TRAVAIL DEMANDÉ
Recopiez fidèlement le passage de l'article consacré à la CEDH et à l'immigration compris entre « L’Italie, le Danemark » et « intransigeantes sur l’immigration. », ces deux extraits inclus.

TEXTE À LIRE
****************
L'Italie et le Danemark veulent limiter l’influence de la CEDH sur l’immigration
L'Italie et le Danemark veulent limiter l’influence de la CEDH sur l’immigration

L’Italie, le Danemark et sept autres pays européens ont lancé ce jeudi 22 mai un appel commun pour repenser l’interprétation de la Convention européenne des droits de l’homme, qu’ils jugent trop contraignante face aux défis migratoires. Ce document politique a été diffusé à l’issue d’une rencontre à Rome entre Giorgia Meloni, Première ministre italienne, et son homologue danoise Mette Frederiksen, deux dirigeantes connues pour leurs positions intransigeantes sur l’immigration.

Un front européen contre une justice jugée trop permissive

Le texte, signé également par l’Autriche, la Belgique, la Pologne, la République tchèque, l’Estonie, la Lettonie et la Lituanie, appelle à une « discussion ouverte » sur la manière dont la Cour européenne des droits de l’homme (CEDH) interprète la Convention, qu’elle est chargée de faire respecter. Les signataires estiment que certaines décisions récentes de la Cour vont « trop loin » et entravent leur souveraineté, en limitant la capacité des gouvernements à adopter des politiques fermes contre l’immigration illégale.

Parmi les décisions controversées citées, la condamnation de l’Italie pour les conditions d’accueil de migrants à Lampedusa et celle du Danemark pour une expulsion jugée abusive en novembre 2024. Ces arrêts alimentent la volonté croissante, notamment à droite et à l’extrême droite, de revoir les accords internationaux pour mieux faire face aux arrivées migratoires de plus en plus nombreuses en Europe.
****************
DONNÉES FOURNIES
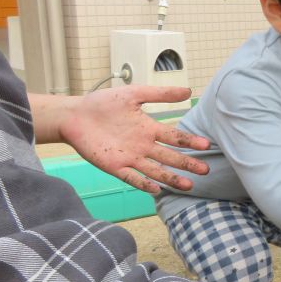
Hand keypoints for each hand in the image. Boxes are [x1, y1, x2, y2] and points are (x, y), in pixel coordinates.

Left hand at [58, 85, 209, 193]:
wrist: (74, 115)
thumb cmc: (103, 103)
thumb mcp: (134, 94)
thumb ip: (160, 94)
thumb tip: (188, 91)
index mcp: (149, 129)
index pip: (175, 137)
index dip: (190, 141)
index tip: (206, 145)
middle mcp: (143, 146)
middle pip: (170, 157)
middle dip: (187, 163)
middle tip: (205, 170)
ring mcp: (130, 157)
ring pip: (155, 170)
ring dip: (171, 178)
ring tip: (188, 185)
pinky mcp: (114, 166)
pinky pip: (132, 178)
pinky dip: (144, 184)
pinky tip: (156, 190)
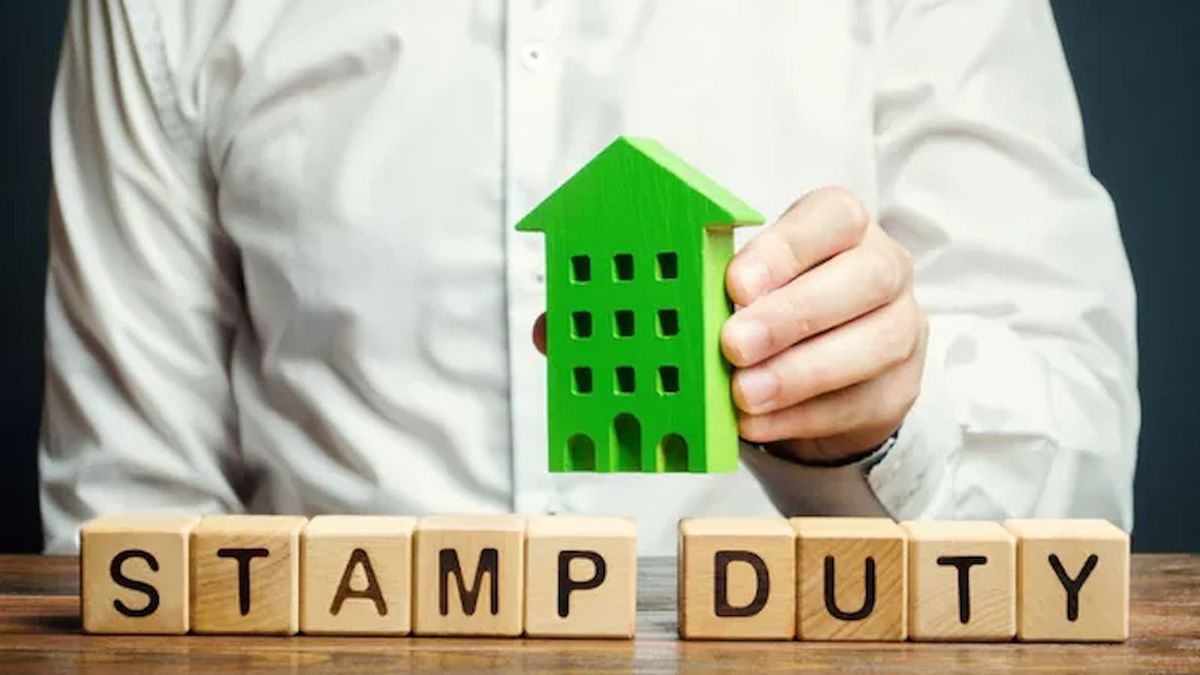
****************
RÉPONSE ATTENDUE
L’Italie, le Danemark et sept autres pays européens ont lancé ce jeudi 22 mai un appel commun pour repenser l’interprétation de la Convention européenne des droits de l’homme, qu’ils jugent trop contraignante face aux défis migratoires. Ce document politique a été diffusé à l’issue d’une rencontre à Rome entre Giorgia Meloni, Première ministre italienne, et son homologue danoise Mette Frederiksen, deux dirigeantes connues pour leurs positions intransigeantes sur l’immigration.